The fifteen landmark pieces of legislation passed by Congress during the Hundred Days are:
- Emergency Banking Act (March 9, 1933)
- Cullen–Harrison Act (March 16), modifying the Volstead Act
- Economy Act (March 20)
- Civilian Conservation Corps (March 31)
- Federal Emergency Relief Act (May 12)
- Agricultural Adjustment Act (May 12)
- Emergency Farm Mortgage Act (May 12)
- Tennessee Valley Authority (May 18)
- Securities Act (May 27)
- abrogation of gold clauses in public and private contracts (June 5)
- Homeowners Refinancing Act (June 13)
- Glass-Steagall Act (June 15)
- Farm Credit Act (June 15)
- Emergency Railroad Transportation Act (June 15)
- National Industrial Recovery Act (June 16)
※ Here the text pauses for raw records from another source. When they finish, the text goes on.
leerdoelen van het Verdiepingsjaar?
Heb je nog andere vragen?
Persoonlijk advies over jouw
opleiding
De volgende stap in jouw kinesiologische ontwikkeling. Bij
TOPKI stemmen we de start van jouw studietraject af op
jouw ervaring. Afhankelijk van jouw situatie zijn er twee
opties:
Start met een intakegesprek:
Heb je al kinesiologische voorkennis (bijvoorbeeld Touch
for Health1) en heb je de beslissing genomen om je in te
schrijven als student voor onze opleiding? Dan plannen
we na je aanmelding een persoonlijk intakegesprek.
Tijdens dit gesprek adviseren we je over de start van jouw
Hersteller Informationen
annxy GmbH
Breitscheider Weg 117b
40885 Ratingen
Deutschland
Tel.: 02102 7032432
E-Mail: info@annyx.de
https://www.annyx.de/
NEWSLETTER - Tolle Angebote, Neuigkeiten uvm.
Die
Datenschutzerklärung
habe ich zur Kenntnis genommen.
===Civilian Conservation Corps (CCC)===

On March 9, 1933, Roosevelt ordered some of his senior staff to put unemployed men to work on conservation projects by summertime. On March 21, he submitted a proposal to Congress calling for the employment of 250,000 men by June. It was soon passed into law on March 31, giving the President authority to establish the Emergency Conservation Work (ECW) program. The ECW was the program's official name until 1937, when the popular name of CCC became official. Above and beyond other Hundred-Day programs, the CCC was Roosevelt's favorite creation, often called his "pet." The Civilian Conservation Corps allowed unemployed men to work for six months on conservation projects such as planting trees, preventing soil erosion, and combating forest fires. Workers lived in militarized camps across the country and made $30 per month. By the end of the program in 1942, the CCC had employed 2.5 million men.

===Agricultural Adjustment Administration (AAA)===

In May 1933, the Agricultural Adjustment Administration was created in order to raise crop prices in response to the rural economic crisis. The administration helped to control the falling prices by setting quotas to reduce farm production. Beyond price adjustment, the act helped farmers to modernize and implement innovative farming methods. In extreme cases, the agency helped farmers with their mortgages and provided direct payment for farmers who would agree to sign acreage reduction contracts.
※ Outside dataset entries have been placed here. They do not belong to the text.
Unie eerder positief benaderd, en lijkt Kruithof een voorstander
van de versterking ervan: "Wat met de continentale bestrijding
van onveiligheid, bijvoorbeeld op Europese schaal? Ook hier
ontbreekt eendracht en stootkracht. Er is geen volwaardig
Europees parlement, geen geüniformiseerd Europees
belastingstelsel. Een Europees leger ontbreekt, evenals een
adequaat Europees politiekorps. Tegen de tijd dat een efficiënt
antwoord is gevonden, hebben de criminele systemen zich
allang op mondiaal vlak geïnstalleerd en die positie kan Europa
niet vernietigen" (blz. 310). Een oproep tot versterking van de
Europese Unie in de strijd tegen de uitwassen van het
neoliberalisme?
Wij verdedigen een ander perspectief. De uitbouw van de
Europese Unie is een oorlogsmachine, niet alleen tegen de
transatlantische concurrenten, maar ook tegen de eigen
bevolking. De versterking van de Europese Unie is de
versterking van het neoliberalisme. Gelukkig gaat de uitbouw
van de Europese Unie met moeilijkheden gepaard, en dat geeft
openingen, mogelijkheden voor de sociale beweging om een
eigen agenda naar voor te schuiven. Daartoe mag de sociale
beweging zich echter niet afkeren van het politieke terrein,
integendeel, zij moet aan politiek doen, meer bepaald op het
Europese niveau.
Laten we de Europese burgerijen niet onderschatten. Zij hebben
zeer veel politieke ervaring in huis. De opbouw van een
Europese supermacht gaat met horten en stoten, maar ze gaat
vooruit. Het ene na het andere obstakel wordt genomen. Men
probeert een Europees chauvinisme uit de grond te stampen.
===National Industry Recovery Act (NIRA)===

The National Industry Recovery Act (NIRA) was signed on June 16, 1933, Roosevelt's 105th day. The act was an attempt to rebuild the economy from the severe deflation caused by the Great Depression. The act consisted of two sections; the first promoted industrial recovery and established the National Recovery Administration (NRA), while the second established the Public Works Administration (PWA). The PWA used government money to build infrastructure, such as roads and bridges, for the state. This demand for construction created new jobs, which achieved Roosevelt's main priority. The National Recovery Act also improved working conditions and outlawed child labor. Wages increased, making it possible for workers to earn and spend more.

===Tennessee Valley Authority (TVA)===

The Tennessee Valley Authority (TVA) was established for building dams on the Tennessee River. These dams were designed to stimulate farming in the area while creating hydroelectricity, as well as prevent flooding and deforestation. The hydroelectric power was used effectively to provide electricity for nearby houses. The TVA marked the first time the federal government competed against private companies in the business of selling electricity.

== Reception of the New Deal ==
=== Criticism ===

FDR's New Deal faced considerable opposition from both sides of the aisle. Democratic reformists felt the New Deal did not go far enough and Republicans felt that FDR was overstepping his authority. Roosevelt's biggest left-leaning critic was also his biggest political rival. Louisiana's Gov. Huey Long argued that the New Deal didn't go far enough. Long, positioning for his own prospective presidential run, had pushed expansive social programs and infrastructure investments in his state, and wanted to see FDR follow suit on a national level.Although some Democrats had turned on FDR due to the New Deal, the strongest opposition came from Republicans as well as the business sector. The most popular complaints were that the legislative package cost too much and overstepped the government's authority.